Summarize the worked math problem below in two sentences.

• **PASSAGE PROVIDED**
==========

Question

Let $f:R\to R$ defined by $f\left(x\right)=\frac{e^{x^2}-e^{-x^2}}{e^{x^2}+e^{{-x}^2}},$ then

• A. f(x) is one-one but not onto
• B. f(x) is neither one-one nor onto
• C. f(x) is many one but onto
• D. f(x) is one-one and onto

Answer 1

The correct option is B f(x) is neither one-one nor onto

$\text{solution:}f\left(x\right)=\frac{e^{x^2}-e^{-x^2}}{e^{x^2}+e^{-x^2}}=\frac{{\left(e^{x^2}\right)}^2-1}{{\left(e^{x^2}\right)}^2+1}$

$f^{\prime }\left(x\right)=\frac{\{{\left(e^{x^2}\right)}^2+1\}\left\{4x\left(e^{x^2}\right)\right\}-\{{\left(e^{x^2}\right)}^2-1\}\left\{4x\left(e^{x^2}\right)\right\}}{{({\left(e^{x^2}\right)}^2+1)}^2}$

$\text{Since}{f}^{\prime }\left(x\right)\text{is nither positive, nor negative}$

$\text{for all}x\text{so}f\left(x\right)\text{is not one - one function}$

$f\left(x\right)=\frac{{\left(e^{x^2}\right)}^2-1}{{\left(e^{x^2}\right)}^2+1}$

Range of $f\left(x\right)$ is $[0,1)$

since Range of $f\left(x\right)$ is not equal to co-domain

of $f\left(x\right)$ so $f\left(x\right)$ is not onto function.

Answer: option: (B)

==========

• **EXTRACTED RECORDS**

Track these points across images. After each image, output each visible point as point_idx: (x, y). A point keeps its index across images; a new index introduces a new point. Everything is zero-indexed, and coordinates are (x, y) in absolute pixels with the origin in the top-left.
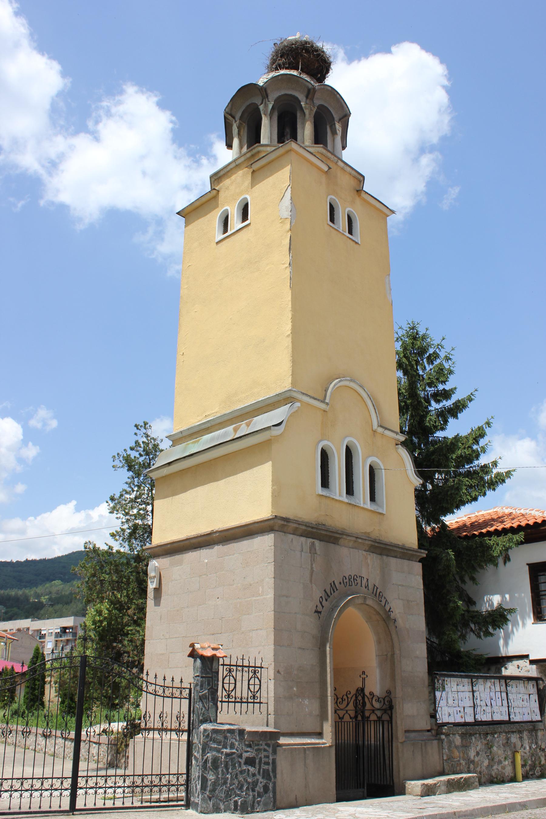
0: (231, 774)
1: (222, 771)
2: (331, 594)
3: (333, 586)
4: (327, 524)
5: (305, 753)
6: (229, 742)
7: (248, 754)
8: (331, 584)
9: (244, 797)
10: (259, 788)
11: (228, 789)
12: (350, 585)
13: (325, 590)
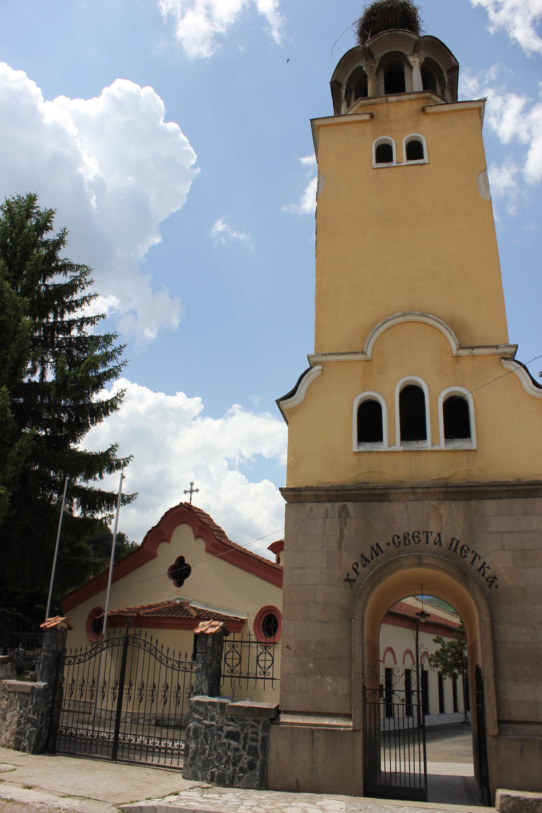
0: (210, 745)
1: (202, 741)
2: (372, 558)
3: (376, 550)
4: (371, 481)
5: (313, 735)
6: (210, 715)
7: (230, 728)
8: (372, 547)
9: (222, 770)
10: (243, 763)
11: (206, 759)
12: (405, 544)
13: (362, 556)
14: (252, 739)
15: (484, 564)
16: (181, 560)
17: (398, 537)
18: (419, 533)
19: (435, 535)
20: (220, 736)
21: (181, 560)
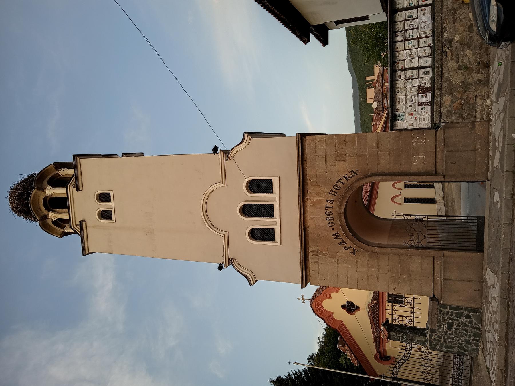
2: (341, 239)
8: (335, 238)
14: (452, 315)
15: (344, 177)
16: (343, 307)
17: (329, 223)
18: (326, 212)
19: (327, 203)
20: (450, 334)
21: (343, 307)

==========

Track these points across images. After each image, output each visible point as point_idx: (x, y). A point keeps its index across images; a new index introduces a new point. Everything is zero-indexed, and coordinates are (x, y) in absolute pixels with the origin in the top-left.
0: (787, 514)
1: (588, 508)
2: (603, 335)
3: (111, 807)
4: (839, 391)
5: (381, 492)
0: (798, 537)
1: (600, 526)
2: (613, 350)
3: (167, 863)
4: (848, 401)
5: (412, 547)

==========

• **REPLY**
The problem gives f: R → R with f(x) = (e^{x²} − e^{−x²})/(e^{x²} + e^{−x²}) and offers four choices about whether f is one-one and whether it is onto. The solution picks option B, neither one-one nor onto: f is not one-one because its derivative is neither positive nor negative for all x, and it is not onto because its range, [0, 1), does not equal the codomain.